[Opening PAGE EXTRACT section]
Subsequently, each class's focal loss value FL was calculated similarly to the CE by applying the focal term \(\left(1-{p}_{t}\right)\) to the original CE in the following manner using \({p}_{t}\):

$$FL({p}_{t})=-(1-{p}_{t})\text{log}({p}_{t})$$
(2)

The FL obtained in this manner can respond to easy or hard examples by generating a small weight in the accurately predicted class (i.e., an easy example) and a larger weight in the inaccurately predicted class (i.e., a hard example). Subsequently, for the separation loss, the FL calculated for each class was used to improve the class separation.

Improving class separation

After calculating the FL for each class, SL, which is the final separation loss value, was calculated using FLs.

In this step, using the FL obtained for each class, the separation weight was calculated to maximize class separation48 between the target class and the remaining classes. The separation weight was calculated by adding the focal term of the target class to the average focal terms of the remaining classes. Therefore, it makes it possible to assign a small weight to correct predictions and a larger weight to incorrect predictions. This weight can improve the performance of the model by making it possible to focus on problems that are difficult to classify.

Separation weight SW is calculated and utilized as follows for a given video clip \(x\) with \(n\) classes, where \({p}_{i,t}\) represents the \({p}_{t}\) value calculated for the i-th class:

$$SW(x)= \sum_{i=1}^{n}\left({ y}_{i}\left(1-{p}_{i,t}\right)+\frac{{(1-y}_{i})\left(1-{p}_{i,t}\right)}{n-1}\right)$$
(3)

The final separation loss value SL using FL and SW is then calculated as follows:

$$SL(x)= SW(x)*\sum_{i=1}^{n}FL\left({p}_{i,t}\right)$$
(4)

Thus, because our separation loss function uses both focal terms and separation weights, a more accurate prediction for each class and a more accurate classification of crowd behavior classes with similar features is possible.

Performance evaluation

In this section, we evaluate the accuracy of the proposed network in classifying crowd behavior through various comparative experiments. To ensure an objective performance evaluation of the 3D-AIM network, we selected two well-established models as baselines: I3D, commonly used in previous studies21,22, and X3D6, known for human action recognition in videos. We conducted comparative evaluations with these models and our proposed network in the same environment. The following sections discuss the dataset, test models, experimental environment, and the obtained results.

Dataset and experimental environment

To train and test our models using the Crowd-11 dataset, we used 5987 video clips comprising 64 frames or more from a total of 6146 video clips, excluding videos that were lost online. Because the dataset was not pre-annotated into separate sets for training and testing, we randomly divided the entire dataset into an 8:2 ratio for training and testing.
[Closing PAGE EXTRACT section]
Write out the portion of the separation loss excerpt above that opens with the words containing "To train and" and closes with "training and testing.", reproducing it word for word.
[Opening DATA TO EXAMINE section]
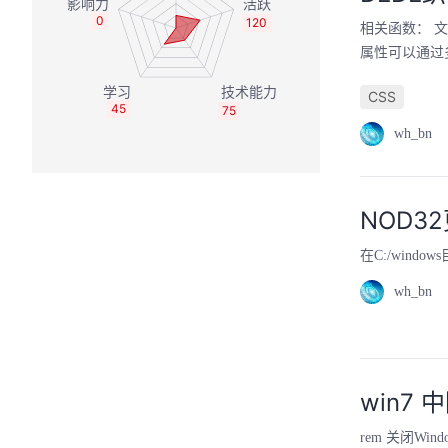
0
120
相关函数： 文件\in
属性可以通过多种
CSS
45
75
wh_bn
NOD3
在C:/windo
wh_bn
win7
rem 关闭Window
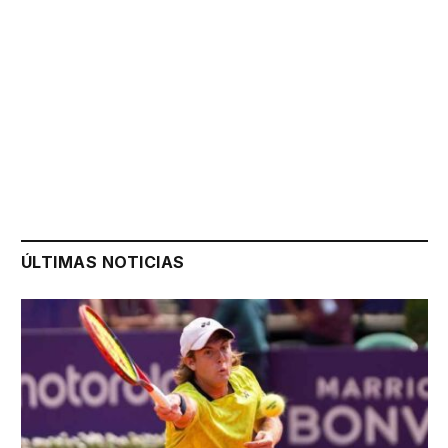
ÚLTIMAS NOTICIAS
[Closing DATA TO EXAMINE section]
[Opening DATA TO EXAMINE section]
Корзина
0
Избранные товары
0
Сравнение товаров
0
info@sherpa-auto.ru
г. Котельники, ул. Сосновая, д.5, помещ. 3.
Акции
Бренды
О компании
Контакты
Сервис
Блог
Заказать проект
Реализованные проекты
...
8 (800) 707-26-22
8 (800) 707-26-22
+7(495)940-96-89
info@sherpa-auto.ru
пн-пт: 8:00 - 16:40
[Closing DATA TO EXAMINE section]
RESPONSE AREA ->
To train and test our models using the Crowd-11 dataset, we used 5987 video clips comprising 64 frames or more from a total of 6146 video clips, excluding videos that were lost online. Because the dataset was not pre-annotated into separate sets for training and testing, we randomly divided the entire dataset into an 8:2 ratio for training and testing.